* _About this task_
Take the lines of the data below from the very first through the line containing "alarm clock: none" and output them exactly, pictures excluded.

* _Exercise input_
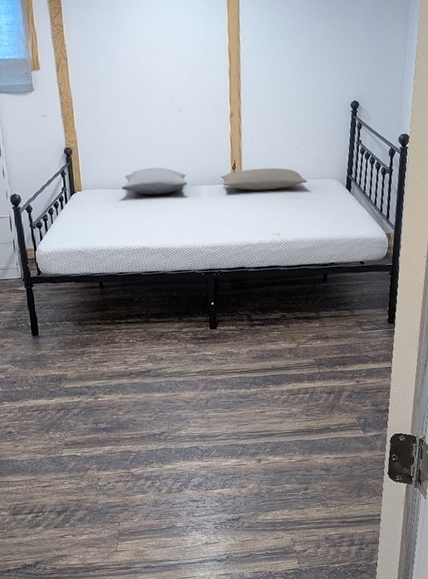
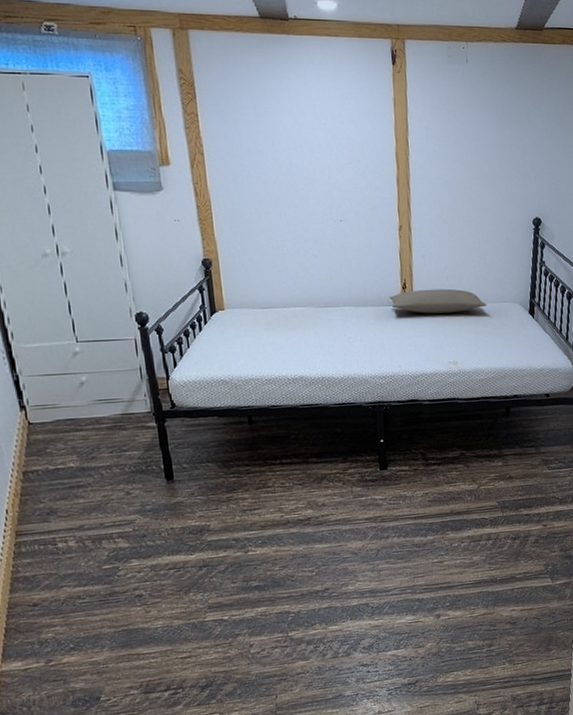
pillow: present [121,167,188,195] -> none [272,284,352,317]

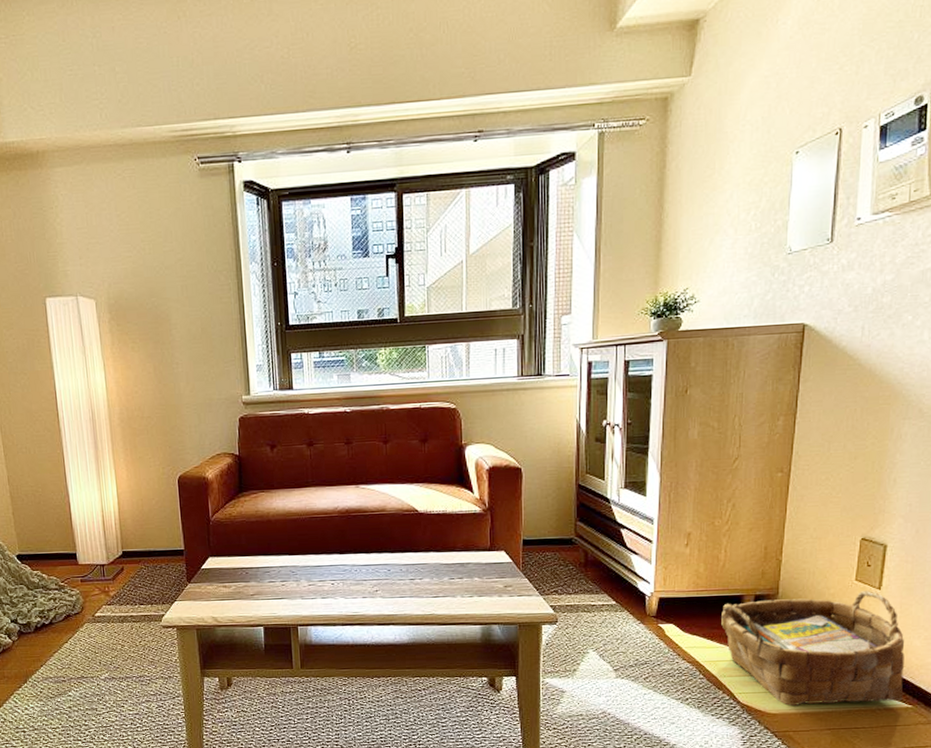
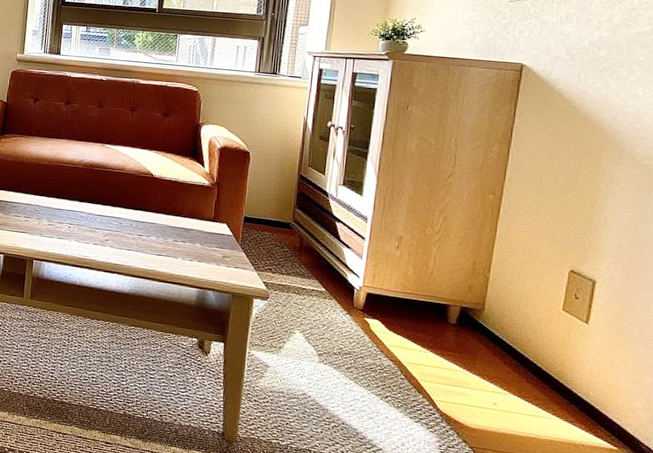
woven basket: present [721,591,904,706] -> none [426,309,611,441]

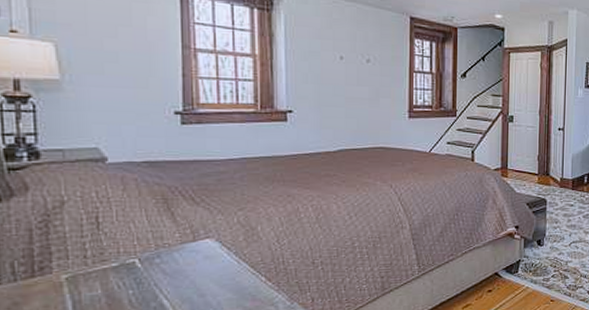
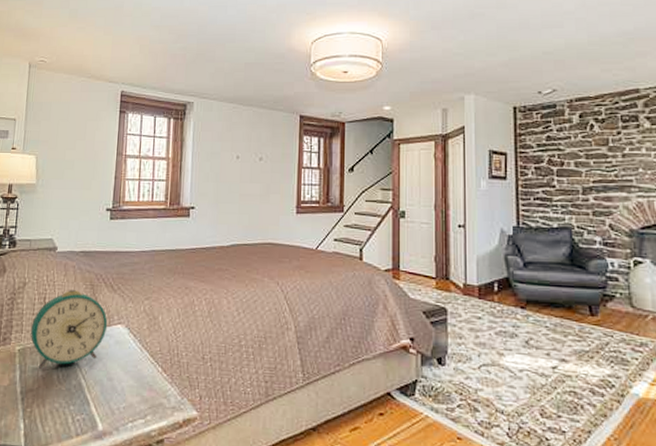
alarm clock: none [82,204,192,295] -> present [31,289,108,369]

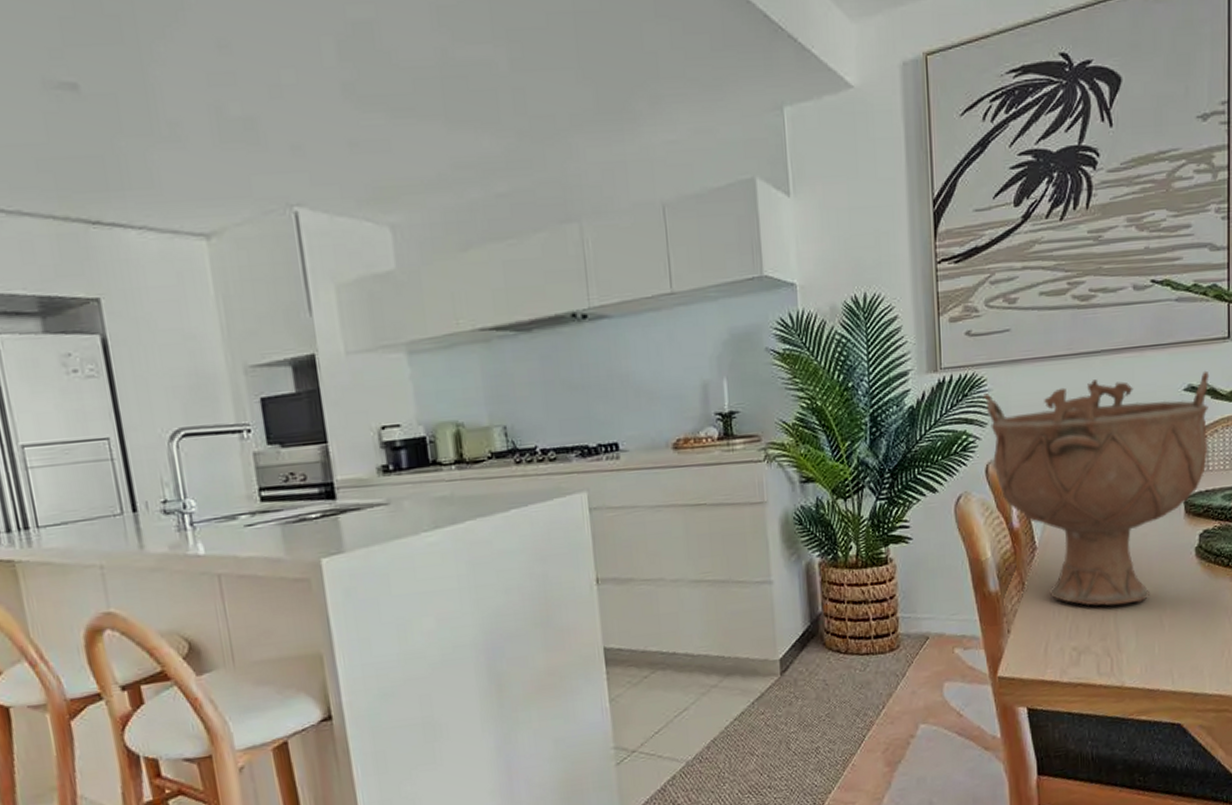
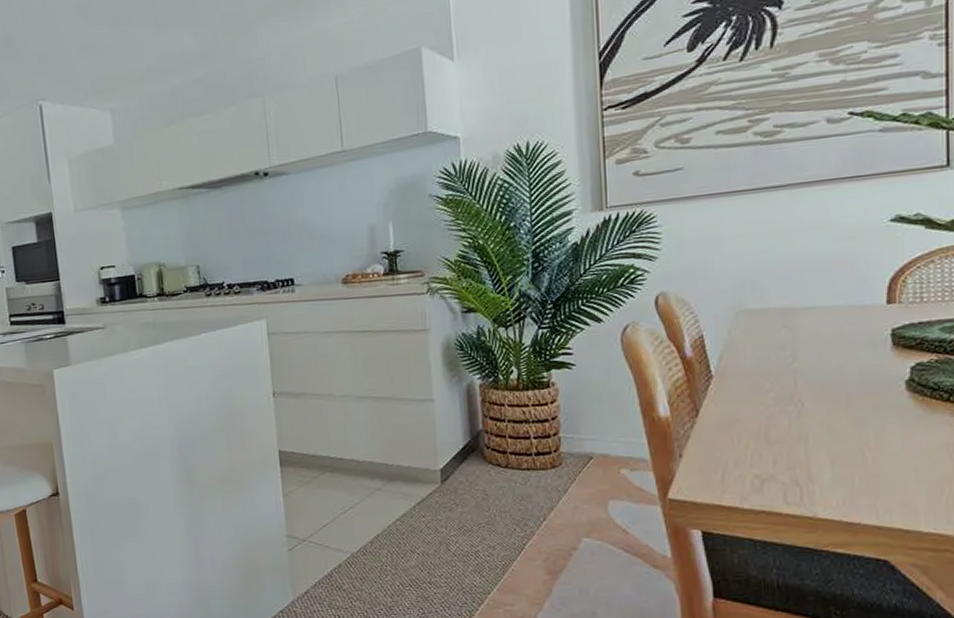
decorative bowl: present [984,370,1210,606] -> none [653,200,923,437]

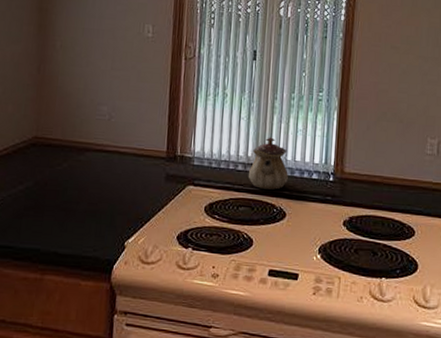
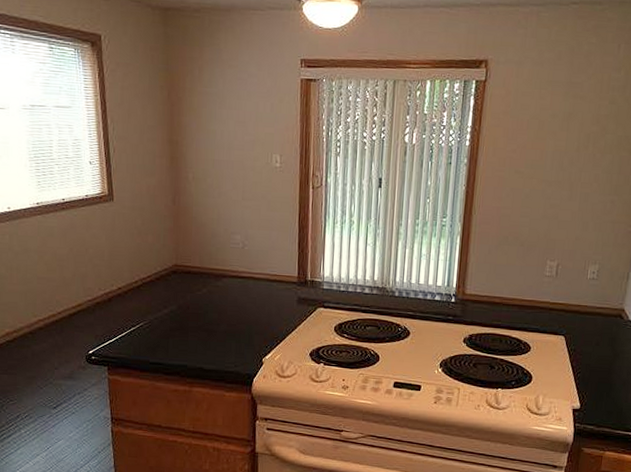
teapot: present [248,137,288,190] -> none [374,262,412,311]

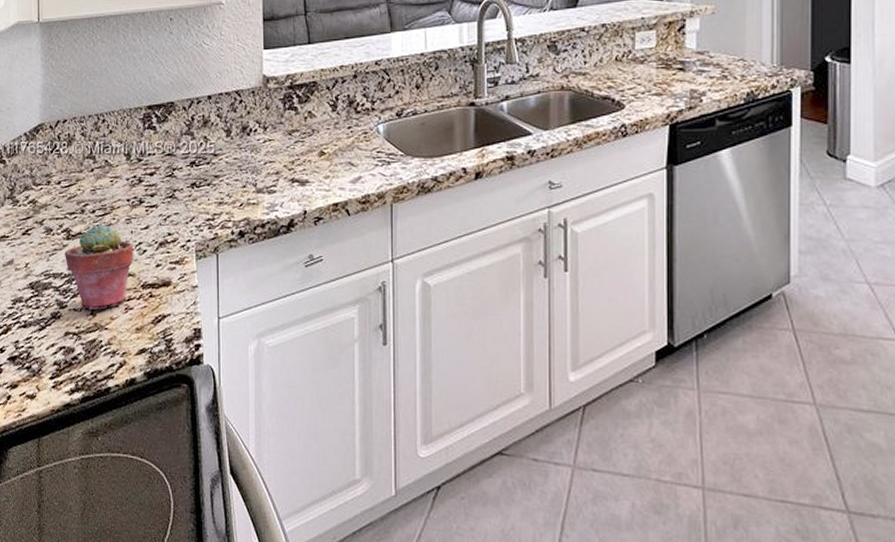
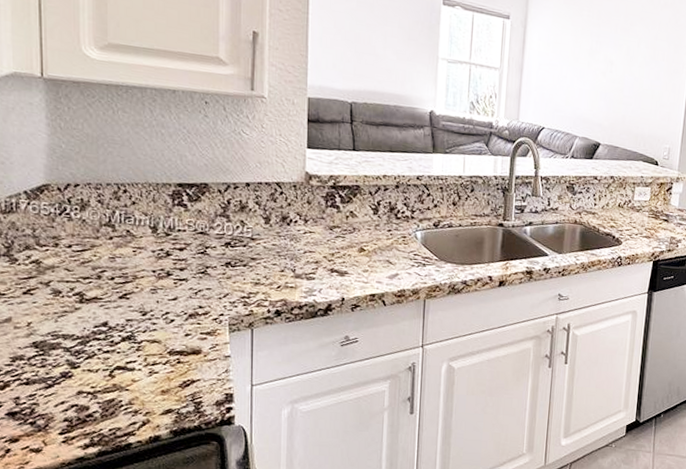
potted succulent: present [65,223,134,310] -> none [77,290,160,372]

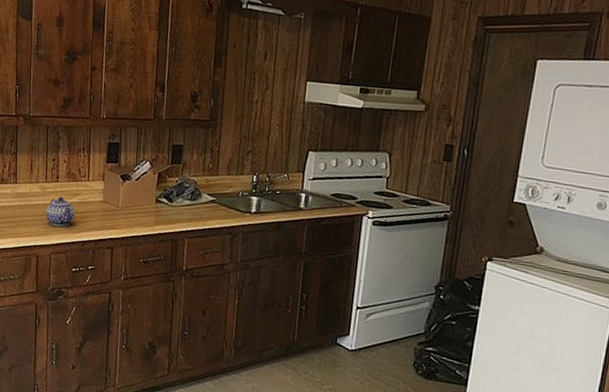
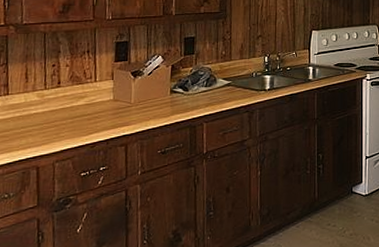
teapot: present [46,197,76,227] -> none [46,102,82,133]

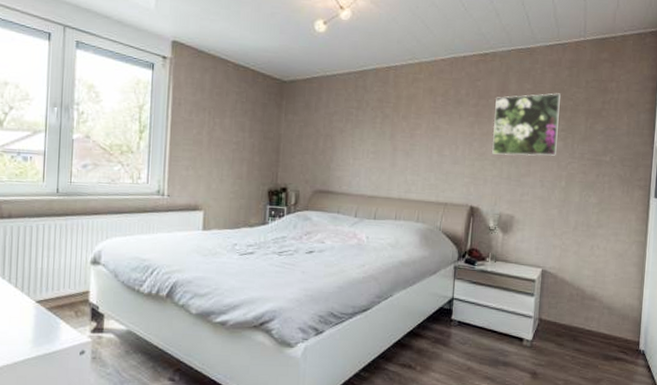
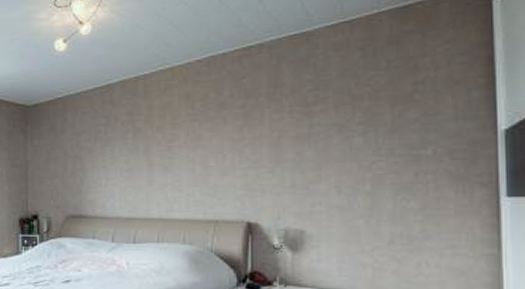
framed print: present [491,93,561,156] -> none [266,79,354,160]

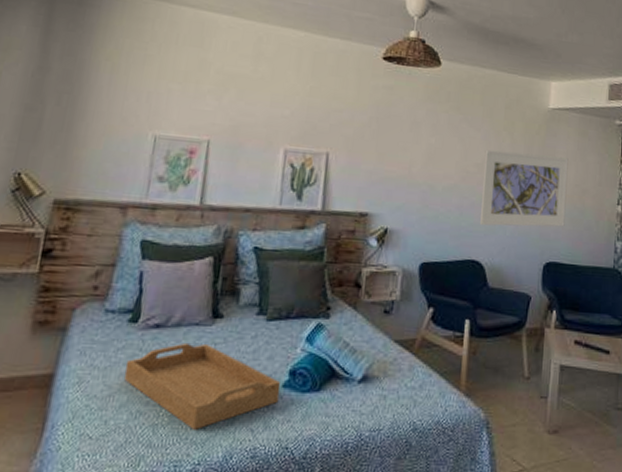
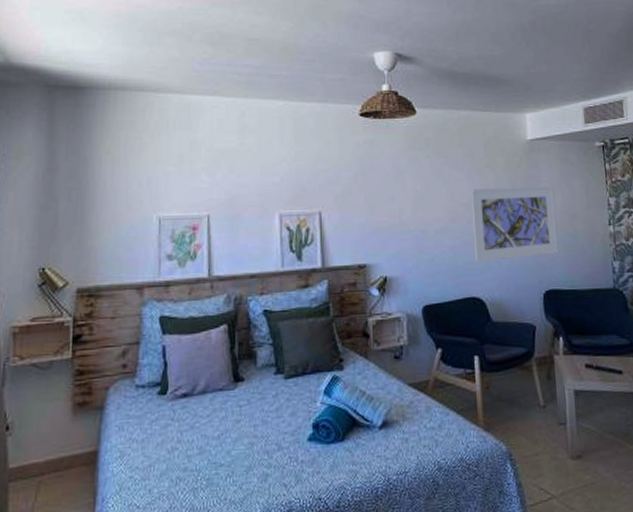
serving tray: present [124,342,281,430] -> none [160,407,307,490]

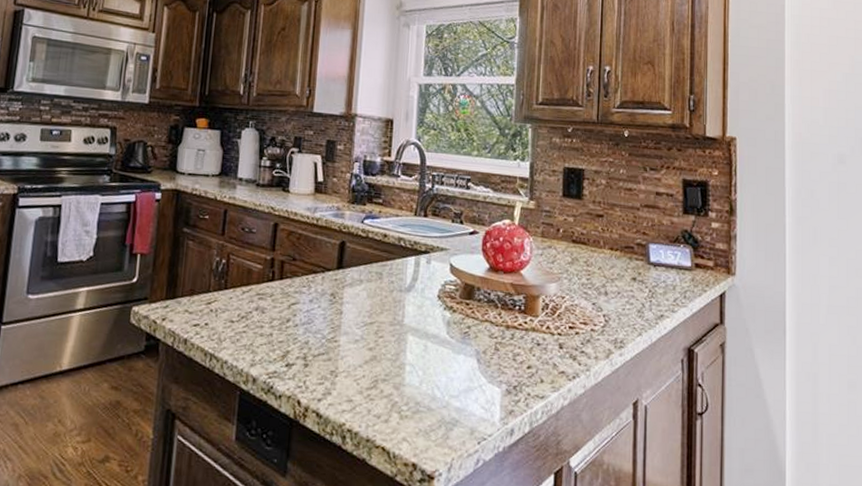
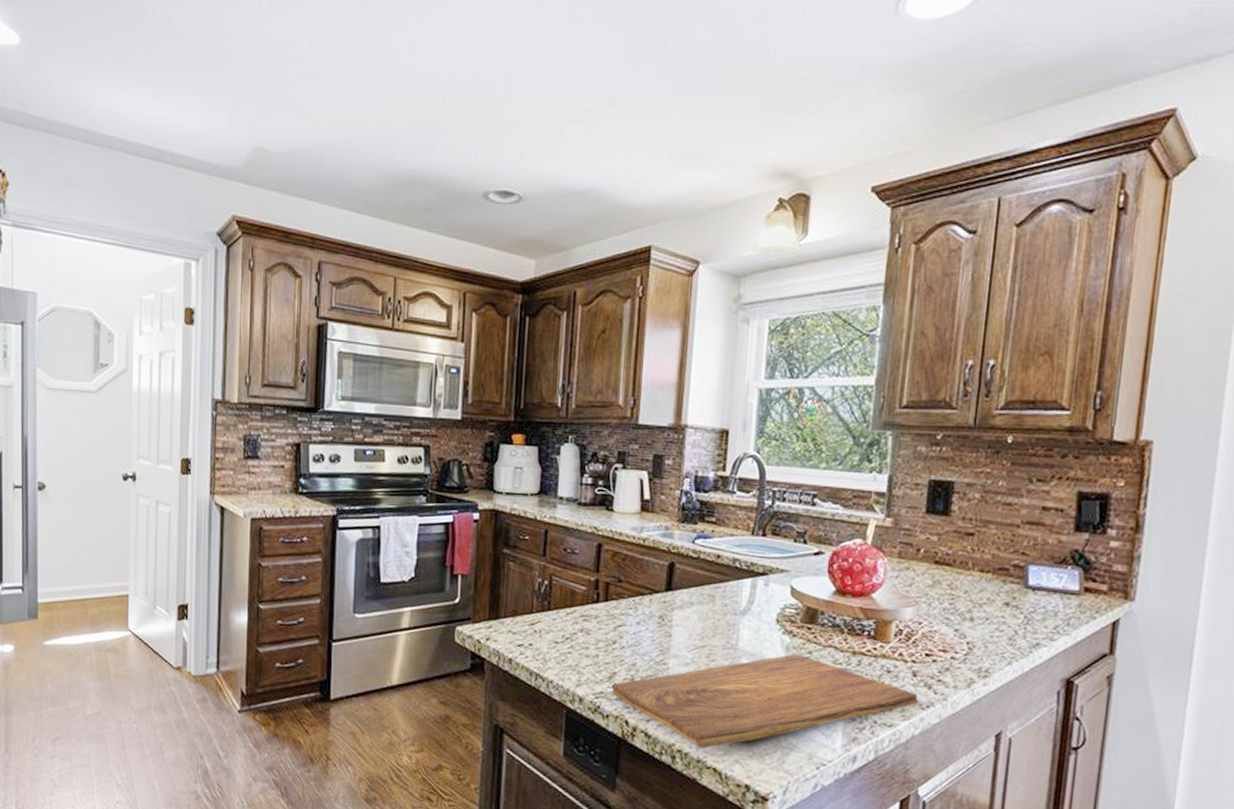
cutting board: none [285,328,565,427] -> present [612,653,918,748]

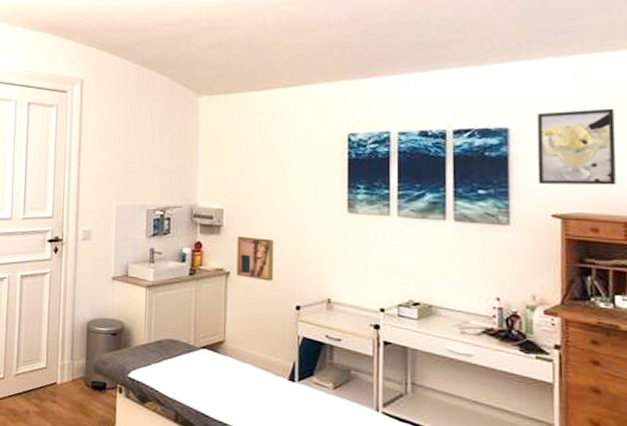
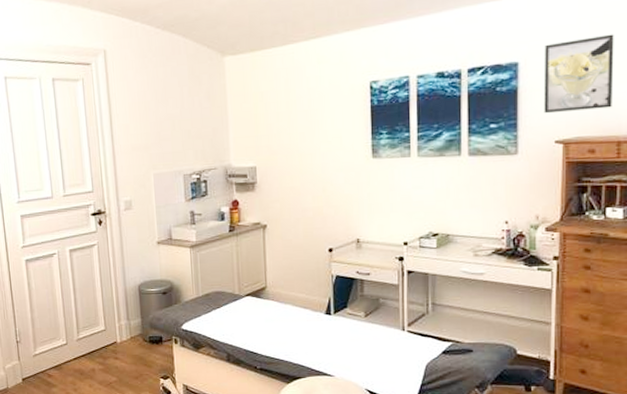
wall art: present [236,235,275,282] -> none [271,190,307,230]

* _Expected answer_
pillow: present [121,167,188,195] -> none [272,284,352,317]

woven basket: present [721,591,904,706] -> none [426,309,611,441]

alarm clock: none [82,204,192,295] -> present [31,289,108,369]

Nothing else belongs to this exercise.